И тут же, ощутив себя почти нестерпимо квалифицированным, я вытащил из-под кровати пишущую машинку Бобби «Гермес-Бэби» и настучал — по-французски — длинное избыточное письмо мсье Ёсёто, для чего пропустил все утренние занятия в художественной школе на Лексингтон-авеню. Вступительный мой абзац длился страницы три и едва ли не дымился. Я сообщил, что мне двадцать девять лет и я — внучатый племянник Оноре Домье.[95] Сообщил, что совсем недавно покинул свое небольшое поместье на Юге Франции после кончины моей супруги и приехал в Америку — не насовсем, как я несомненно дал понять, — с родственником-инвалидом. Пишу я с раннего детства, сообщал я, однако, следуя совету Пабло Пикассо — одного из стариннейших и ближайших друзей моих родителей, — никогда не выставлялся. Вместе с тем, ряд моих работ маслом и акварелей сейчас висит в лучших домах Парижа, никоим образом не nouveau riche,[96] где они gagne[97] значительное внимание от кое-каких наиболее видных критиков нашей эпохи. После, продолжал я, безвременной и трагической кончины моей супруги от ulceration cancereuse[98] я честно полагал, что более никогда не поднесу кисти к холсту. Однако недавние финансовые потери заставили меня пересмотреть мое искреннее resolution.[99] Я сообщил, что для меня будет большой честью предъявить образцы моих работ в «Les Amis Des Vieux Maitres», как только означенные образцы будут мне присланы моим агентом из Парижа, коему я, разумеется, напишу tres presse.[100] Засим я остался, с глубочайшим уважением, Jean de Daumier-Smith.
Псевдоним я выбирал почти столько же, сколько писал само послание.

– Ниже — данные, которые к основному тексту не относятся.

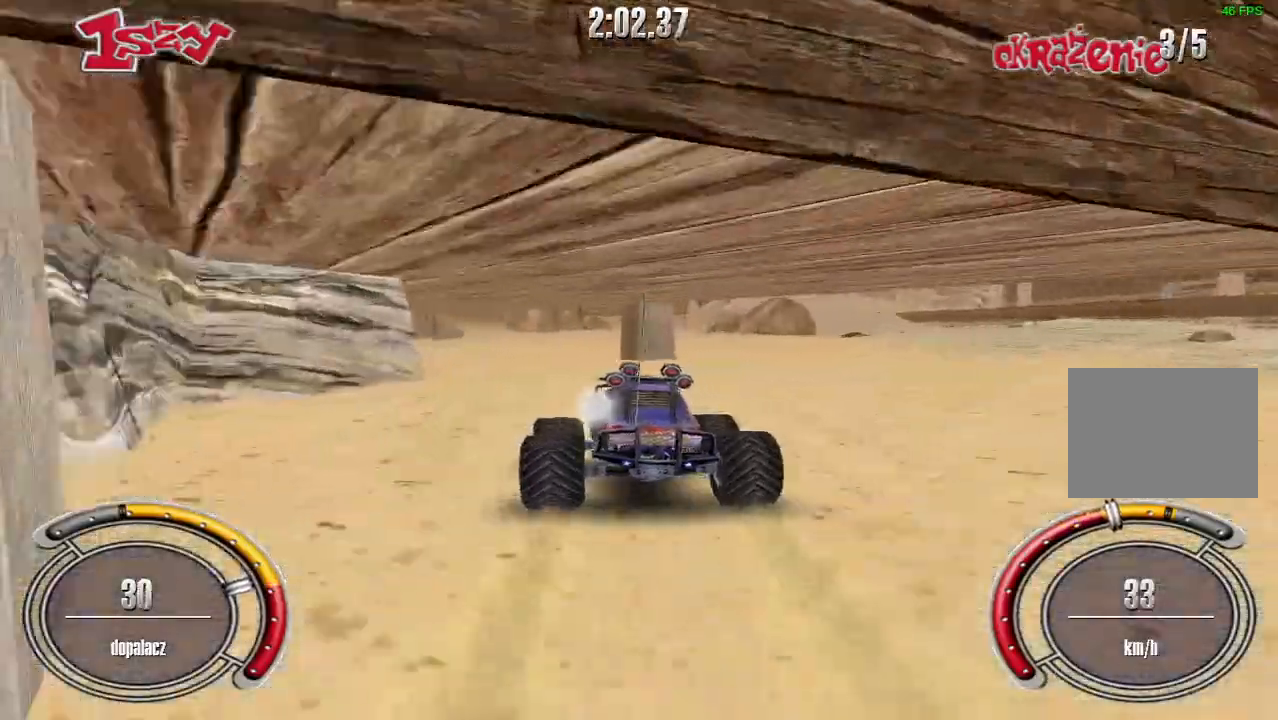
{"keys": ["shift", "up"], "events": [[160, "right", "down"], [460, "right", "up"]]}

Письмо я напечатал на декоративной кальке. Однако сунул в конверт «Рица». Затем, наклеив марку срочной доставки, которую нашел в верхнем ящике у Бобби, спустился в вестибюль к главному почтовому ящику. По дороге остановился и проинформировал почтового служащего (который, вне всякого сомнения, терпеть меня не мог), чтобы отныне доставлял мне почту на имя де Домье-Смита. Затем около половины третьего я пробрался на свое место в анатомическом классе художественной школы на 48-й улице, опоздав минут на сорок пять. Одноклассники мои впервые показались мне вполне приличной компашкой.
В следующие четыре дня за все свободное время, а также и за счет несвободного, я сотворил дюжину или чуть больше образцов того, что, по моему представлению, можно было счесть типичными образцами американского коммерческого искусства. Главным образом акварели, но время от времени, дабы выпендриться, я рисовал штрихом — людей в вечерних нарядах, что выходили из лимузинов на премьеры, поджарые, прямые, сверхшикарные пары, которые, очевидно, никогда в жизни никого не заставляли мучиться в результате недогляда за подмышками, пары, у которых вообще-то и подмышек, судя по всему, не имелось.
Когда с образцами было покончено, я тут же отправил их мсье Ёсёто — вместе с примерно полудюжиной некоммерческих полотен, которые привез из Франции. Кроме того, приложил записку — по-моему, весьма неформальную, — в которой излагалось лишь самое начало густожизненной истории того, как я, совсем один и страдая разнообразными хворями, в чистейшей романтической традиции, достиг холодных, белых и крайне сиротливых вершин своего ремесла.